Despite the marriage referendum loss in North Carolina several days before, Cathcart was upbeat about the prospects for success in November, when Washington State, Maryland, Maine, and Minnesota may also be voting on marriage equality in one fashion or another. “If we win a couple of those and also get marriage back on line in California,” he said, “it makes it feel more inevitable than it did before.”
Conceding that a loss of three or four contests in November would be “a terrible thing,” he noted, “We have shown we can win in the courts and in the legislatures in far worse times.” Pointing to the overwhelming rejection of repeal efforts earlier this year by the Republican-dominated New Hampshire Legislature, Cathcart said, “I can’t be more surprised by North Carolina than I was by New Hampshire.”
Cathcart was effusive in his praise for President Barack Obama’s comments two days earlier endorsing marriage equality. “It didn’t feel like, ‘Oh, I got forced into it,’” he said. “It felt like the best part of the last campaign. It sounded like he finished evolving. He did it beautifully.”
Asked if he was troubled by the president’s statement that marriage will “continue to be worked out at the local level,” Cathcart said, “No, he was recognizing the state of play. In 2012, marriage jurisprudence is state by state. Federalizing the issue too soon is unlikely to be good.”
Despite a lengthy discussion of marriage equality, Cathcart made a point of emphasizing that the issue of nondiscrimination on the job is probably what concerns LGBT Americans more than any other.
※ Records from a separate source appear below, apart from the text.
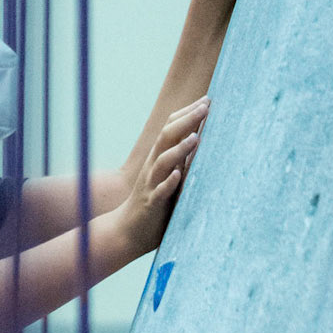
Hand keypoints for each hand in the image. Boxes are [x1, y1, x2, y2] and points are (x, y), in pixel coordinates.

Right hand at [114, 99, 208, 257]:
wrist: (126, 232)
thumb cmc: (153, 204)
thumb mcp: (169, 177)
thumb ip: (181, 160)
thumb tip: (200, 140)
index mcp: (158, 158)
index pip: (171, 128)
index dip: (187, 113)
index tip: (206, 100)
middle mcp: (153, 167)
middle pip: (167, 137)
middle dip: (187, 120)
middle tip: (206, 107)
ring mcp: (151, 184)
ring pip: (163, 161)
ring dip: (179, 149)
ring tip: (196, 138)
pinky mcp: (152, 204)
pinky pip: (160, 191)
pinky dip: (169, 182)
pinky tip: (179, 175)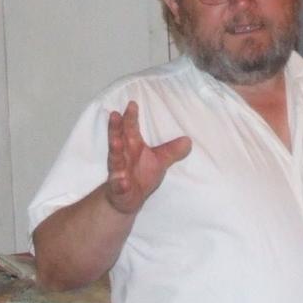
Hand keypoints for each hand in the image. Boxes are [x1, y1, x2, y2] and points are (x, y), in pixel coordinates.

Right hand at [102, 101, 190, 215]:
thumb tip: (189, 140)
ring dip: (114, 150)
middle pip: (117, 139)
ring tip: (115, 142)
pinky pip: (118, 185)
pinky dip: (120, 183)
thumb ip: (172, 150)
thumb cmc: (141, 175)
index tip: (132, 104)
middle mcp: (122, 156)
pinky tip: (122, 181)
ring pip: (114, 159)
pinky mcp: (118, 188)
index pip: (130, 129)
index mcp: (132, 146)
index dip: (131, 117)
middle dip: (115, 128)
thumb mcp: (160, 161)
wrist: (128, 199)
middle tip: (114, 115)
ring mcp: (118, 171)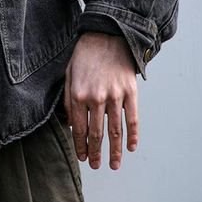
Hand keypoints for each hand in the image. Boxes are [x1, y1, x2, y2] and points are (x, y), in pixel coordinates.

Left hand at [63, 31, 138, 169]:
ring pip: (115, 131)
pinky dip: (133, 135)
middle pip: (96, 134)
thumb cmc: (85, 55)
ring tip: (114, 164)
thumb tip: (70, 124)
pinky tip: (131, 147)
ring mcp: (115, 96)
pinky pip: (132, 119)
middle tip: (95, 165)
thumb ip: (68, 100)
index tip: (82, 157)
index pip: (79, 128)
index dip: (80, 145)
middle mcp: (96, 98)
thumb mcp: (69, 74)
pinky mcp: (130, 92)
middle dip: (95, 153)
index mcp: (78, 94)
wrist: (108, 35)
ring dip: (115, 151)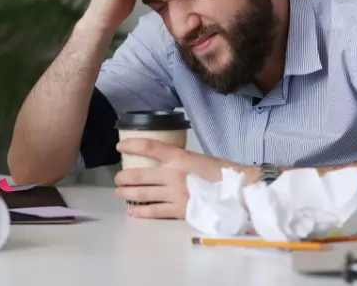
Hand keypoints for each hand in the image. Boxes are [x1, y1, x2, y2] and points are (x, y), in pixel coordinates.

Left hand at [114, 138, 245, 218]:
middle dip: (124, 177)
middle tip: (118, 178)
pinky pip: (153, 211)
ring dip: (128, 193)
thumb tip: (166, 164)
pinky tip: (132, 211)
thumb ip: (181, 161)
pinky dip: (140, 211)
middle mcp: (173, 174)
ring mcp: (174, 193)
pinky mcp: (178, 210)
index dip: (132, 145)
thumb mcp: (200, 158)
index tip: (120, 146)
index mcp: (180, 157)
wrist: (239, 192)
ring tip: (120, 192)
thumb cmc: (223, 173)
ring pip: (143, 193)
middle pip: (140, 174)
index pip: (149, 147)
Lambda’s hotline got about 7,000 calls in 2011, and “employment is the largest single thing people call us about, year in and year out.” The group’s offices in Atlanta and Dallas cover 20 states, none of which offers any nondiscrimination protections above the local level. He praised Equality Florida’s success in pushing for municipal and county ordinances, but said that “local laws are never as strong as state laws.”
Noting Census findings that show impressive numbers of same-sex couples raising children in regions such as the South, Cathcart said that offering them legal protections could have “a snowballing effect… If you don’t feel safe in your job or in your housing or regarding custody of your children, it’s effectively a gag order. It is not safe to be politically active.”
Pointing to a recent decision from the 11th Circuit Court of Appeals in the case of a transgender woman fired by the Georgia General Assembly as well as a ruling last month by the federal Equal Employment Opportunity Commission regarding a transgender woman denied a job by the Bureau of Alcohol, Tobacco, Firearms and Explosives, Cathcart said, “We are amazingly closer than we were just a year ago to having gender seen as sex for discrimination purposes.” However, future progress, in the courts and federal agencies, he warned, is dependent on the election outcome in November –– not only for president but for control of Congress as well.
“We desperately need to pass ENDA, and we need it to be trans-inclusive,” he said of the long stalled effort to enact the federal Employment Non-Discrimination Act.
Still, Cathcart does not see a strong push on marriage equality as inconsistent with any other goal Lambda has. “I sort of believe in a rising tide theory on marriage gains,” he said. “We litigated Iowa because we thought we could win and because we thought it was critical to have a heartland victory.” In other words, married gay and lesbian couples in the Midwestern farm belt are well positioned to change hearts and minds that have too infrequently been engaged.